Так вы, следовательно, боитесь меня? – повторил он свой вопрос в другой форме, и губы его судорожно сжались, как бы для улыбки;

– Да! – воскликнула она, – палач насмехается над осужденным!.. Вот уже целые месяцы, что он преследует, пугает меня, угрожает мне! Боже мой, как я была счастлива до тех пор, пока не встретила его! Это он низверг меня в эту бездну! О, Боже! Это он убил… это он убил его, моего Феба!

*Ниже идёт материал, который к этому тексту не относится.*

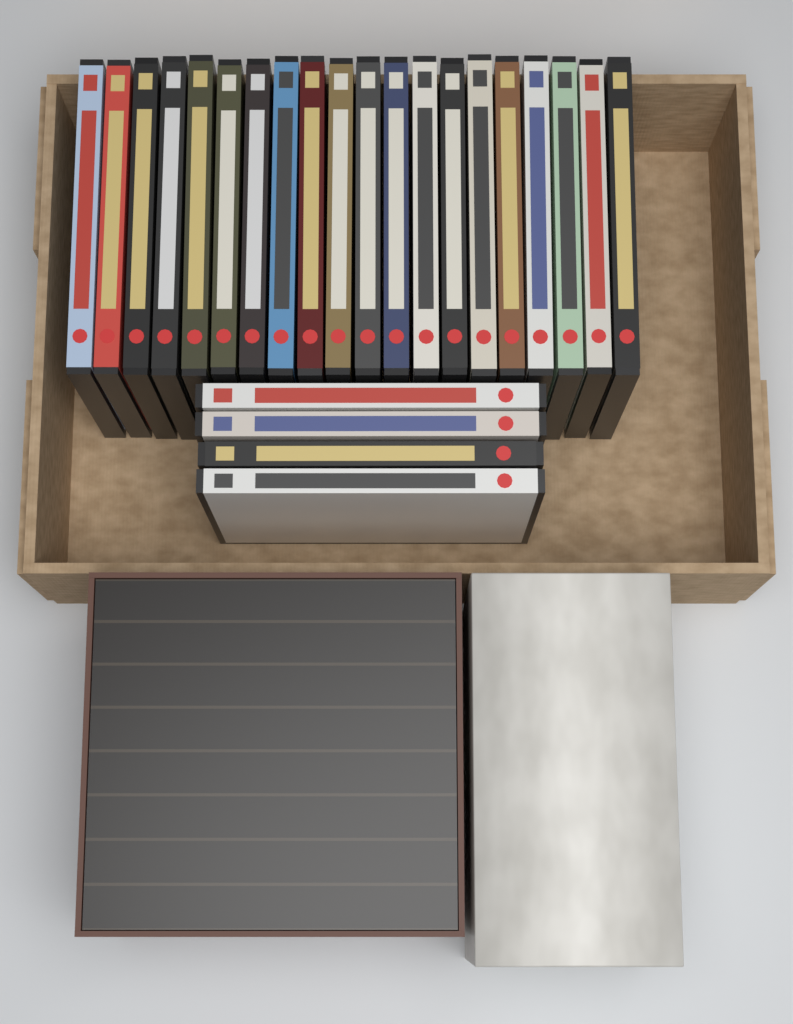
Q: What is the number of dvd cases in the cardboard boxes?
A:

И, разразившись рыданиями и подняв глаза на священника, она продолжала:

– О, злодей, кто ты такой? Что я тебе сделала? За что ты меня так ненавидишь? Скажи мне, ради самого Бога, что ты имеешь против меня?

– Я люблю тебя!.. – воскликнул священник.

Слезы ее сразу перестали течь из глаз, и она уставилась на него бессмысленным взором, а он бросился перед нею на колени и пожирал ее жадным взором.

– Слышишь ли ты? Я люблю тебя! – еще раз воскликнул он.

– О какой это любви ты говоришь? – спросила несчастная, дрожа всем телом.

– О проклятой любви! – ответил он.

Оба они хранили в течение нескольких минут молчание, подавленные своими ощущениями, он – в каком-то исступлении, она – совершенно растерянная.

– Послушай! – наконец, заговорил священник, к которому странным образом вдруг вернулось все его спокойствие, – ты должна все знать! Я сообщу тебе сейчас то, в чем я до сих пор едва смел сознаваться самому себе, когда я тайком допытывал мою совесть в те глухие ночи, когда так темно, что человеку кажется, будто даже сам Господь Бог уже не может видеть его. – Так слушай! Прежде, чем я встретил тебя, я был счастлив.